Young IT talent can't skate by on tech prowess alone. Eight CIOs share their take on the skills that impress.
The two faces of IT in the new digital world
When was the last time you sat down with one of your company's customers? If it's been a while - or never - it's time to set up some get-togethers. Today's successful CIOs need to be familiar with the company's most important customers, says Warren Perlman, CIO of the Human Capital Management software company Ceridian. In an interview with The Enterprisers Project, he explains why this is so important in today's world.
The Enterprisers Project (TEP): How have IT organizations been evolving in recent years? Are CIOs becoming more customer-facing?
Perlman: CIOs are becoming more customer-facing. In my role as CIO, I strive to fulfill our company's promise: "Makes Work Life Better." I have to be engaged with the client and advocate for their needs at Ceridian at all levels including the C-Suite.
Let's be honest: If the CIO is struggling, then the organization is struggling. Customer acquisition is becoming more challenging, but customer retention is also a top priority. Customers are increasingly savvy and as such, demand a relationship with a CIO who can speak the speak and walk the walk. To attract and retain customers, CIOs need to build a culture of innovation at the same time as keeping the lights on. The CIO needs to be well-versed on the technologies the company is selling and be the go-to person when the client requires that technical or security conversation.

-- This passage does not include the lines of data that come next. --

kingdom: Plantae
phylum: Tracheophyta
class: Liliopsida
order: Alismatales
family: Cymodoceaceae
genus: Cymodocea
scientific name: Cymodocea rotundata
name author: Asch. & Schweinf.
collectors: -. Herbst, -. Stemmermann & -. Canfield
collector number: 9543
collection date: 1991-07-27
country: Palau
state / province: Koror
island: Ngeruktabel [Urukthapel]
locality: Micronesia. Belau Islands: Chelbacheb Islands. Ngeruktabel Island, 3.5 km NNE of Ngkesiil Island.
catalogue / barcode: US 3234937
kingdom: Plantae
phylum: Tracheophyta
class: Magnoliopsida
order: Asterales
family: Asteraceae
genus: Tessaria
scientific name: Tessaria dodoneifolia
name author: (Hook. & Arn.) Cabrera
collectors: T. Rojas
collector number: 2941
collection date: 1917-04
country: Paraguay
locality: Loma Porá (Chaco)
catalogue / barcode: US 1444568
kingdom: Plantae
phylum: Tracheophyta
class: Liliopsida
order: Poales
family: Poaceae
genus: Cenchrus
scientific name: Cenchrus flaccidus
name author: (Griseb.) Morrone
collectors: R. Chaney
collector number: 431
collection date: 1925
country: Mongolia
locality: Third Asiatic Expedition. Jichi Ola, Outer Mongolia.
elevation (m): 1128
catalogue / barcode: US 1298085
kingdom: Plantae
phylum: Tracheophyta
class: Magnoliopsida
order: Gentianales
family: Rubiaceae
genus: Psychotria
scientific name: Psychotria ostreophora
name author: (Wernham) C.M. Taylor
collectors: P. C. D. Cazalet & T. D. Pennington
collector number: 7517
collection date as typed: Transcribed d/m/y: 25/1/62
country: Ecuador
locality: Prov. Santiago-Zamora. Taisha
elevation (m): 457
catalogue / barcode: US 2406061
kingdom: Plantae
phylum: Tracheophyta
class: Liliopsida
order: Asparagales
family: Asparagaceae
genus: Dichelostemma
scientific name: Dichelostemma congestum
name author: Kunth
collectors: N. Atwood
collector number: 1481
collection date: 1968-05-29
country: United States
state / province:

TEP: Are CIOs taking on more of a role in strategic decision-making overall within their organizations?
Perlman: Today's CIO should be looking for the strategies, solutions and technologies that can remedy new and old challenges. Challenges such as the cloud — whether dedicated, shared, internal, external or hybrid. Perhaps the biggest challenge is the ever-evolving security landscape which requires constant attention to protecting sensitive data, both client and corporate.
IT has two faces in the new digital world, combining disruption through innovation with business as usual. Wildly different skill sets are forced to co-exist and cohabitate, but what comes out of it can be truly extraordinary. Partner a tenured Gen-Y with a Millennial and you might be surprised by what you get. Good or bad, you're disrupting the norm and producing results.
TEP: How do you see the CIO role continuing to evolve in future years?
Perlman: Possibly the biggest challenge for the CIO is employee productivity and general well-being. Gone are the days where you had that single contributor who did it all. The long tedious hours and weekend shifts for maintenance are also behind us.
Multi-sourcing is the new outsourcing for the evolving CIO. Manage your costs and the people via specialized outsourcing opportunities, pick vendors who do one or two things really well and avoid the all eggs in one basket scenario. Finally, your CEO doesn't care about what IT does; he or she just wants to know that all employees have the tools, equipment and access they need to produce products and to be first to market. Enabling your staff and improving their work lives produces measurable efficiencies. Happy employees equate to happy clients.